Scontato che il regista newyorkese partiva con un cast da serie b almeno rispetto a quello dei concorrenti (di Coppola abbiamo detto mentre Herzog schierava, oltre a Kinski e Adjani, un superbo Bruno Ganz), c’è anche da aggiungere che a parte una brava Lily-Rose Depp e il sempre efficace Willem Dafoe nella parte del saggio scienziato, tutto il resto della compagnia ha lavorato al minimo sindacale. Compreso (ma forse non è neanche colpa sua) lo stesso Bill Skarsgård a cui non viene mai concesso la possibilità di dar corpo al personaggio di Orlok/Nosferatu perché quasi sempre ripreso come una maschera orrida in primo piano o di sguincio (basta ricordare cosa fosse riuscito a rendere scenicamente Kinski con la sua corporeità e le sue unghie).

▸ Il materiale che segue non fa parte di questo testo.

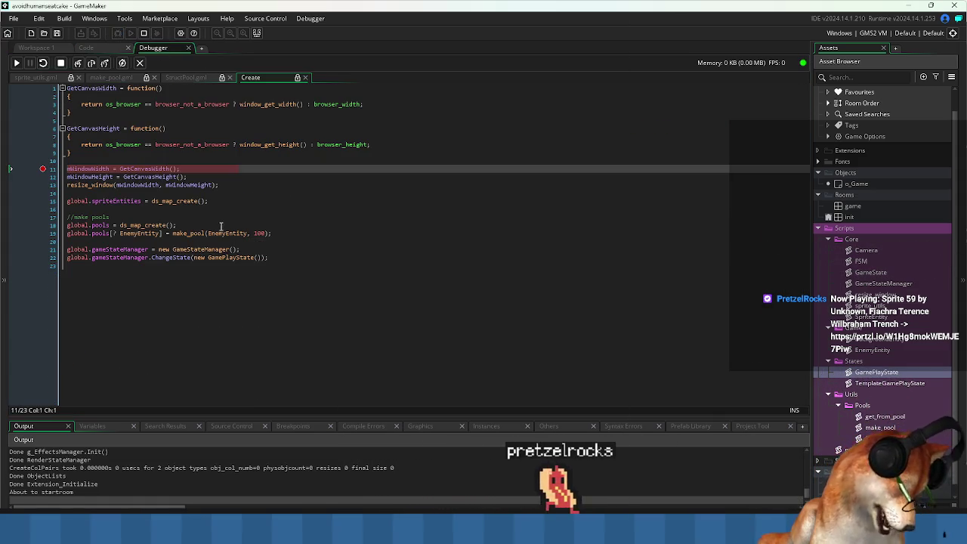
- Step over Create event lines 11 through 19, then step into make_pool
key("F10")
key("F10")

Consiglio finale per l’acquisto di un biglietto? Do per scontato che i cinefili, se non altro per curiosità, lo andranno a vedere e mi auguro caldamente che non si annoieranno a morte come è accaduto al sottoscritto. Di sicuro si può, forse anzi si deve apprezzare l’impianto visivo per la fotografia desaturata di Jarin Blaschke, certo non nuova ma comunque pregevole; detto ciò, poco altro mi viene in mente, di certo né una musica d’accompagnamento insopportabilmente convenzionale (altro che quella dei Popol Vuh di Herzog) né il finale inconcludente. E soprattutto l’assoluta mancanza di poesia. Non escludo, invece, che chi non conosca o abbia dimenticato i film di riferimento precedenti, possa godere questo Nosferatu come un horror mainstream in costume, ma ne dubito, anche perché il ritmo o il montaggio non è quello di opere del genere. In definitiva, quindi, si potrebbe concludere con un “né carne né pesce” ma si possono leggere, come si accennava, pareri diametralmente opposti a quanto qui ho scritto io, con parecchia delusione e irritazione nell’animo.
In sala dal 1 gennaio 2025
Nosferatu – Regia e sceneggiatura: Robert Eggers; fotografia: Jarin Blaschke; montaggio: Louise Ford; effetti speciali: Pavel Sagner, Angela Barson; musica: Robin Carolan; scenografia: Craig Lathrop; interpreti: Lily-Rose Depp, Bill Skarsgård, Aaron Taylor-Johnson, Nicholas Hoult, Willem Dafoe, Ralph Ineson, Emma Corrin, Simon McBurney, Paul A Maynard, Stacy Thunes; produzione: Jeff Robinov, John Graham, Robert Eggers, Chris Columbus, Eleanor Columbus per Studio 8, Maiden Voyage Pictures, Birch Hill Road Entertainment; origine: Usa, 2024; durata: 132 minuti; Distribuzione: Universal Pictures.